Black Hat: Typosquatting the presidential election web sites

Bad hackers haven’t caused much damage this year during the online-heavy presidential campaign. But the potential is there. Consider “typosquatting.”

There are about 160 different ways to type in the wrong web site for www.barackobama.com. Oliver Friedrichs, former director of research at Symantec, knows this because he did a study of the sites that typo squat, or exploit users’ misspellings of web site names to siphon off traffic from the official candidate’s web site for a variety of commercial or corrupt purposes.

At Black Hat today, Friedrichs described the typosquatting study as part of a broader talk offering a warning about how any big election could be threatened by a variety of different cyber attacks. The talk is partially chronicled in a chapter that he wrote for Crimeware, a new book published by Symantec Press. Typosquatting, while interesting, is one of the smaller cyber threats. Some of the more serious ones could actually undermine confidence of voters and skew election results. Fortunately, Friedrichs said, there hasn’t been a lot of use of the worst tactics yet in the current U.S. presidential campaign.

Friedrichs said that the candidates of the previous 2004 campaign raised considerable amounts of money online: John Kerry raised $82 million, while George Bush raised $14 million. This time, Obama has raised $350 million, with about 80 percent to 90 percent coming from online fundraising. About 45 percent of Democratic donors get email updates from the Obama campaign and 70 percent forward those emails. That represents a growing target for hacker attacks.

Legally, typosquatters are on thin ice. The actress Julia Roberts was able to get her domain name back from a squatter after the Internet authority ICANN ruled in her favor. Sting, whose real name is Gordon Sumner, lost his case because http://www.sting.com is a fairly generic name.

In March 2007, Friedrichs said that 17 presidential candidates had dot com sites. Typosquatters such as http://www.narackobama.com had reserved 52 of the 160 possible typo sites related to misspelling Obama’s name. Typosquatters also occupied the domain names of 58 of 191 Hillary Clinton typo sites.

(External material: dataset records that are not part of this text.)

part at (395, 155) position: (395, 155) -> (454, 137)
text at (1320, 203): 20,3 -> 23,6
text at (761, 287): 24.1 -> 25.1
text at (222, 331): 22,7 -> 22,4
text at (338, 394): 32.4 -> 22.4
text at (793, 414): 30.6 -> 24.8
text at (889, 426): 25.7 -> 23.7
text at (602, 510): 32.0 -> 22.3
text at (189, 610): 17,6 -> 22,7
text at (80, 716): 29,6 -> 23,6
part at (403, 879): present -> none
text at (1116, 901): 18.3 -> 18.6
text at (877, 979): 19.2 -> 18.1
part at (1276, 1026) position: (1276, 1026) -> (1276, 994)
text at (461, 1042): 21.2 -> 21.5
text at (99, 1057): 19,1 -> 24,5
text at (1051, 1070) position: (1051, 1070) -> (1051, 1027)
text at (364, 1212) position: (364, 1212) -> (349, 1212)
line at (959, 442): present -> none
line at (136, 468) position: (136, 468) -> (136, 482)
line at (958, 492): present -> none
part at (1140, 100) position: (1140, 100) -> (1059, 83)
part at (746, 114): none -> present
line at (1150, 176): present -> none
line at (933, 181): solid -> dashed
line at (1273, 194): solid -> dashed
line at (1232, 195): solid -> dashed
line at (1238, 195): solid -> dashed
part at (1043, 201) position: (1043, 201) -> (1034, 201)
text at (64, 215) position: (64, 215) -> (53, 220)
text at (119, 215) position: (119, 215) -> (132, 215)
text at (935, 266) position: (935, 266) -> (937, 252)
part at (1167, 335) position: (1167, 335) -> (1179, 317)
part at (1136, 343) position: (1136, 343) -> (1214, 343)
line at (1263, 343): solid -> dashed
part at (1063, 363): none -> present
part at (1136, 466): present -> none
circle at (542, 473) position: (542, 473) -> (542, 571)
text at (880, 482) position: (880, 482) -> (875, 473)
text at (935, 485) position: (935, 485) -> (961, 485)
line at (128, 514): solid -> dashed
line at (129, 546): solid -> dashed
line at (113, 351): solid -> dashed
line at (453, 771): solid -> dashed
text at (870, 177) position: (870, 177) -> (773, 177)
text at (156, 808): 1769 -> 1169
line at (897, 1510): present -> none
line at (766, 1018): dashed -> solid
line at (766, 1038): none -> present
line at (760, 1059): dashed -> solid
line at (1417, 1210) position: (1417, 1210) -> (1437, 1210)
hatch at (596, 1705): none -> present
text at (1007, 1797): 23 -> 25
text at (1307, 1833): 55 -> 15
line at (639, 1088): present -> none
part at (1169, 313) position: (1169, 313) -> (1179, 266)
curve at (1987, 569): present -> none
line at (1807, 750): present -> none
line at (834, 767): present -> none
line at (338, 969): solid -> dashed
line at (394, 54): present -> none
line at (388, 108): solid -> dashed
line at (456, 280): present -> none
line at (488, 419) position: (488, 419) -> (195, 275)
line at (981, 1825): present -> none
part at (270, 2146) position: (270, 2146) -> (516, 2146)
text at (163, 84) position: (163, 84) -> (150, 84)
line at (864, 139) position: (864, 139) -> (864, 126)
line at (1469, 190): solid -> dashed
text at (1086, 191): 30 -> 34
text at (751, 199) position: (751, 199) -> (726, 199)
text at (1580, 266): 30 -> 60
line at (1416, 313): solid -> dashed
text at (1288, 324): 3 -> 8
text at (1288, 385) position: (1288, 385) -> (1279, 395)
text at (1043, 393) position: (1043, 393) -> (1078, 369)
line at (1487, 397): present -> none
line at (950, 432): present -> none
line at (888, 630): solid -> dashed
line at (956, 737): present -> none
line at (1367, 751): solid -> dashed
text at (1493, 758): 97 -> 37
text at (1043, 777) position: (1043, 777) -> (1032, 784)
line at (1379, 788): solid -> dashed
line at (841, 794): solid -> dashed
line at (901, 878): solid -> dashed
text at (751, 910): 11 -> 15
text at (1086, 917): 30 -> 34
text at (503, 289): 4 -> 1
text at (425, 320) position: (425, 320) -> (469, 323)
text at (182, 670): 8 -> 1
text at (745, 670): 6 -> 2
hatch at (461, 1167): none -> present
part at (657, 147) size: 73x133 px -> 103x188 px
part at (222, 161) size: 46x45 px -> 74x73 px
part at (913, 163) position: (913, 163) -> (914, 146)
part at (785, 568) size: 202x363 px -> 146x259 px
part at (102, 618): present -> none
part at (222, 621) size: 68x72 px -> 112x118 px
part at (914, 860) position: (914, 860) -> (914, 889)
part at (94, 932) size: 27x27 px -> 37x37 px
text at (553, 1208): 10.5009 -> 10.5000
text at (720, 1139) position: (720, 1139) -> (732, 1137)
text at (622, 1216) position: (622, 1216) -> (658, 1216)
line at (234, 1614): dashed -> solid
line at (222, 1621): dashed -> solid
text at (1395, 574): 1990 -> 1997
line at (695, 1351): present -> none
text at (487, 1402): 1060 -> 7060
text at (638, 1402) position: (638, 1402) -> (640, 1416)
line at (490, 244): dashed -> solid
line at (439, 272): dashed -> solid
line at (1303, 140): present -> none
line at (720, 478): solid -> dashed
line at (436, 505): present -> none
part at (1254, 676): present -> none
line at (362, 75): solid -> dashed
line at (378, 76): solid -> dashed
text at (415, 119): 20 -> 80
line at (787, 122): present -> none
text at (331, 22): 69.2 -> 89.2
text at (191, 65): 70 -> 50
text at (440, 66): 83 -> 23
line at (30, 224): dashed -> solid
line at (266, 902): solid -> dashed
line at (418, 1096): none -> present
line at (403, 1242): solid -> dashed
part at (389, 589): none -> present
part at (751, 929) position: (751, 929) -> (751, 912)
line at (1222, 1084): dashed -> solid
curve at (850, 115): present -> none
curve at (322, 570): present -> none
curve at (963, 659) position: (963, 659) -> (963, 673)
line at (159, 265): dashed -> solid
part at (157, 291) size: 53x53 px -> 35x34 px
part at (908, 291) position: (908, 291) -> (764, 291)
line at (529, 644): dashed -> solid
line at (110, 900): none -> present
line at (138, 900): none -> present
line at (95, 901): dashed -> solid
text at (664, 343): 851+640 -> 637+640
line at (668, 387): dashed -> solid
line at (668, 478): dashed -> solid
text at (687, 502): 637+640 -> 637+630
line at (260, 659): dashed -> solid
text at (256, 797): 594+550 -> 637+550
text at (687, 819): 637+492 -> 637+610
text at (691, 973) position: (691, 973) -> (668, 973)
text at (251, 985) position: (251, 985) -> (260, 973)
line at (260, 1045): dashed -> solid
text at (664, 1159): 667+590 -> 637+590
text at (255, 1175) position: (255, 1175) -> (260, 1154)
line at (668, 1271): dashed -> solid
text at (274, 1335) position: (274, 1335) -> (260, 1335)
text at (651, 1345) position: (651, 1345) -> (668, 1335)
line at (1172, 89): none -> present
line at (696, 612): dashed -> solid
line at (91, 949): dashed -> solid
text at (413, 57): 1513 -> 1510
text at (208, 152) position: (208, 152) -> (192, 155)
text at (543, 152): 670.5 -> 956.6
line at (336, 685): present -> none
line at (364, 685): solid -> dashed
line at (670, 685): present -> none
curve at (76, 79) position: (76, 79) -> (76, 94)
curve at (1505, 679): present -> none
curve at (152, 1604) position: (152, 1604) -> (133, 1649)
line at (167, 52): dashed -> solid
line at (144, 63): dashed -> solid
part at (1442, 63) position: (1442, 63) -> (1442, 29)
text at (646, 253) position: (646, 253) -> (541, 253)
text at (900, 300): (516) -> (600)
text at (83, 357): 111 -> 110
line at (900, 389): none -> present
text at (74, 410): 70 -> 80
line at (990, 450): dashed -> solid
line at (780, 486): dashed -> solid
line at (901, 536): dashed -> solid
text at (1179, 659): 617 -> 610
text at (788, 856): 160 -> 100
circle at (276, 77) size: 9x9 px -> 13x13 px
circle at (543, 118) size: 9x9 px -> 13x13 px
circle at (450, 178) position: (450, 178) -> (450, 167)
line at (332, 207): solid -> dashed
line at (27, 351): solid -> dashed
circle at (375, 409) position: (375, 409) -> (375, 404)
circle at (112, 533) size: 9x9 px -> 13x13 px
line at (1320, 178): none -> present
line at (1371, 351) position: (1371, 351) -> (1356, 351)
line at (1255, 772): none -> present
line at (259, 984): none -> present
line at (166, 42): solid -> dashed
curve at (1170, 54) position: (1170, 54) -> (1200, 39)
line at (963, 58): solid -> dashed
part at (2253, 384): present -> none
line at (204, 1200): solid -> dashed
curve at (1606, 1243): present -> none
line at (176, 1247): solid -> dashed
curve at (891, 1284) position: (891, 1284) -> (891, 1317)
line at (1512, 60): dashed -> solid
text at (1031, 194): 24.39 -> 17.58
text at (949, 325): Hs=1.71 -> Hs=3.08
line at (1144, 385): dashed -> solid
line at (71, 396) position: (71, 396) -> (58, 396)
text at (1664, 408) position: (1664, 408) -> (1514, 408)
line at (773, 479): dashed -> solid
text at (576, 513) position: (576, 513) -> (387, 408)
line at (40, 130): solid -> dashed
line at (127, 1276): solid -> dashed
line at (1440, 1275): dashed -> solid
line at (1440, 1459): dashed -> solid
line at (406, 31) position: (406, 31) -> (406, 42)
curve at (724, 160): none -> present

By February 2008, there were 79 Clinton typo sites and 47 Obama typo sites. The funny thing, Friedrichs said, was that the Obama campaign was taking ads out on one of the typo sites, http://www.barackobams.com, even though it legally could have owned the typo site itself based on the law and regulations.

In July of last year, Friedrichs registered 124 of the typo sites himself to protect against typosquatting and to conduct his own research. He said he got as many as 8,000 visitors a month to the sites. Some of the traffic came from adware programs.

The problem of typo domains is that hackers can steal money that people donate, since they wind up typing their credit card numbers into faux donation pages.